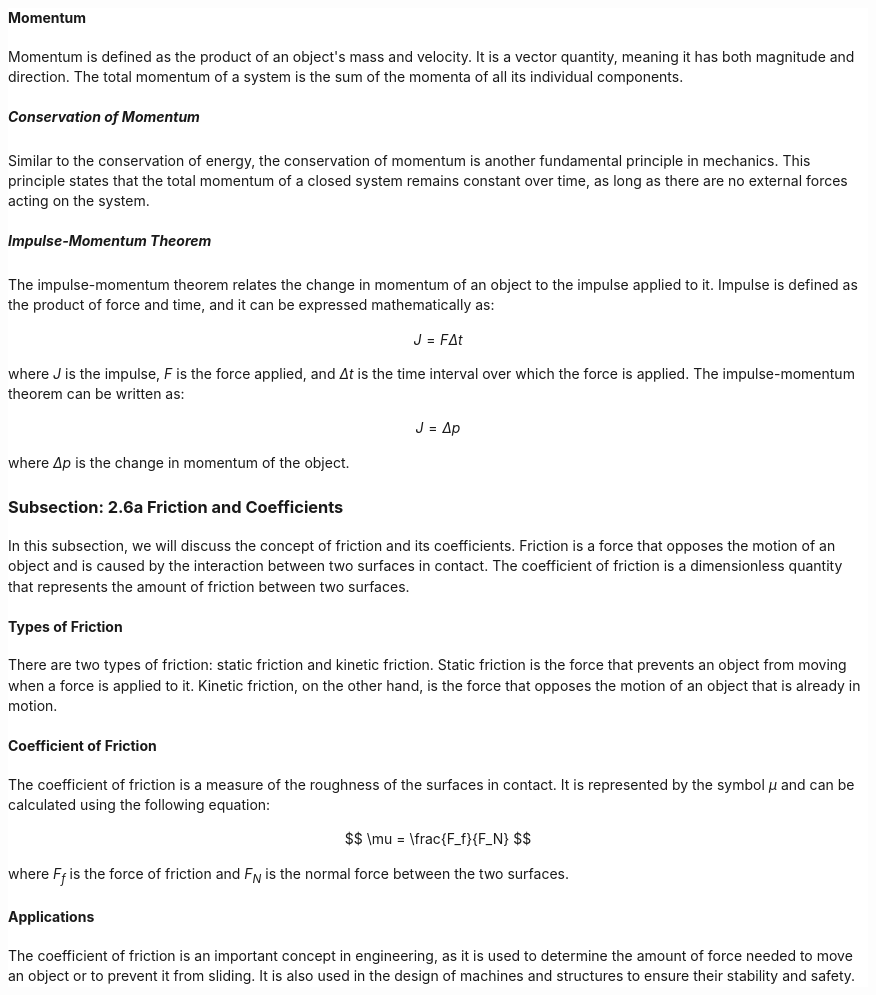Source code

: #### Momentum

Momentum is defined as the product of an object's mass and velocity. It is a vector quantity, meaning it has both magnitude and direction. The total momentum of a system is the sum of the momenta of all its individual components.

##### Conservation of Momentum

Similar to the conservation of energy, the conservation of momentum is another fundamental principle in mechanics. This principle states that the total momentum of a closed system remains constant over time, as long as there are no external forces acting on the system.

##### Impulse-Momentum Theorem

The impulse-momentum theorem relates the change in momentum of an object to the impulse applied to it. Impulse is defined as the product of force and time, and it can be expressed mathematically as:

$$
J = F \Delta t
$$

where $J$ is the impulse, $F$ is the force applied, and $\Delta t$ is the time interval over which the force is applied. The impulse-momentum theorem can be written as:

$$
J = \Delta p
$$

where $\Delta p$ is the change in momentum of the object.

### Subsection: 2.6a Friction and Coefficients

In this subsection, we will discuss the concept of friction and its coefficients. Friction is a force that opposes the motion of an object and is caused by the interaction between two surfaces in contact. The coefficient of friction is a dimensionless quantity that represents the amount of friction between two surfaces.

#### Types of Friction

There are two types of friction: static friction and kinetic friction. Static friction is the force that prevents an object from moving when a force is applied to it. Kinetic friction, on the other hand, is the force that opposes the motion of an object that is already in motion.

#### Coefficient of Friction

The coefficient of friction is a measure of the roughness of the surfaces in contact. It is represented by the symbol $\mu$ and can be calculated using the following equation:

$$
\mu = \frac{F_f}{F_N}
$$

where $F_f$ is the force of friction and $F_N$ is the normal force between the two surfaces.

#### Applications

The coefficient of friction is an important concept in engineering, as it is used to determine the amount of force needed to move an object or to prevent it from sliding. It is also used in the design of machines and structures to ensure their stability and safety.
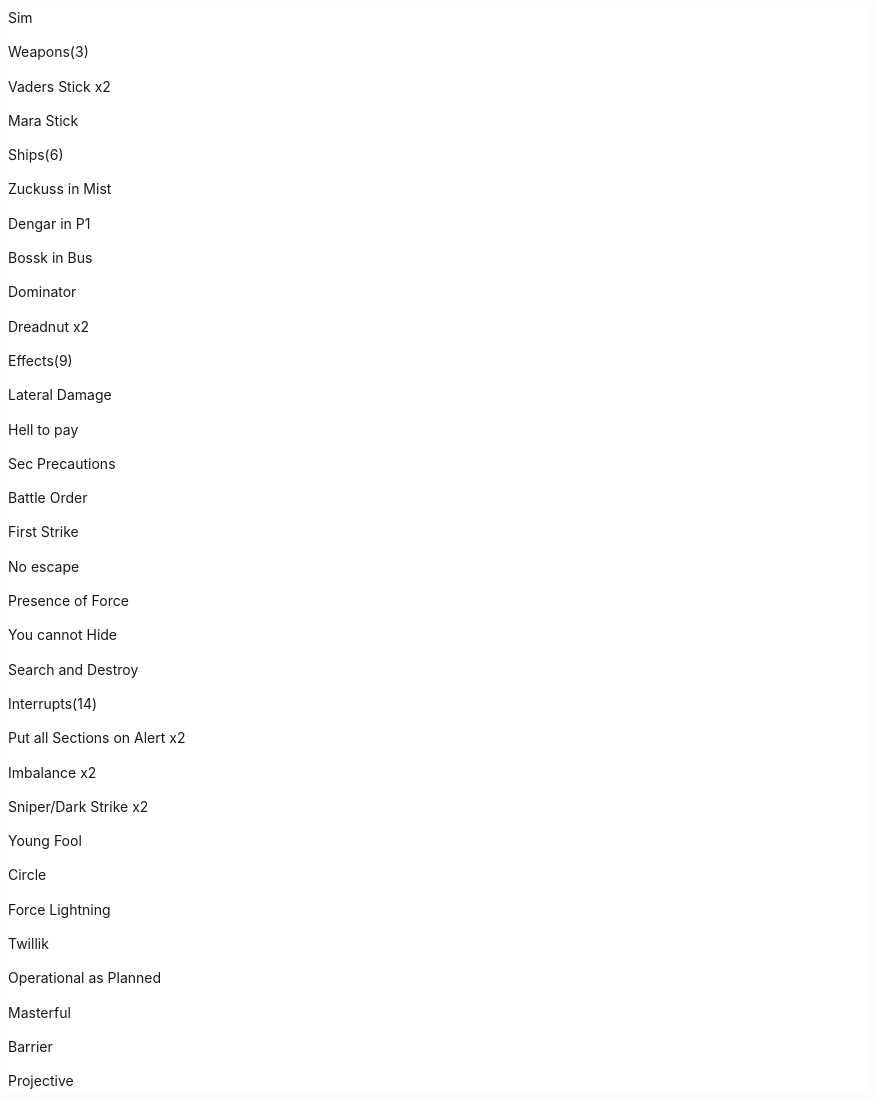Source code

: Sim


Weapons(3)

Vaders Stick x2

Mara Stick


Ships(6)

Zuckuss in Mist

Dengar in P1

Bossk in Bus

Dominator

Dreadnut x2


Effects(9)

Lateral Damage

Hell to pay

Sec Precautions

Battle Order

First Strike

No escape

Presence of Force

You cannot Hide

Search and Destroy


Interrupts(14)

Put all Sections on Alert x2

Imbalance x2

Sniper/Dark Strike x2

Young Fool

Circle

Force Lightning

Twillik

Operational as Planned

Masterful

Barrier

Projective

- [Job]: I would like you to restate word for word the lines from the one with "Hell to pay" through the last line of the material above, and only those.

- [Task result]:
Hell to pay

Sec Precautions

Battle Order

First Strike

No escape

Presence of Force

You cannot Hide

Search and Destroy


Interrupts(14)

Put all Sections on Alert x2

Imbalance x2

Sniper/Dark Strike x2

Young Fool

Circle

Force Lightning

Twillik

Operational as Planned

Masterful

Barrier

Projective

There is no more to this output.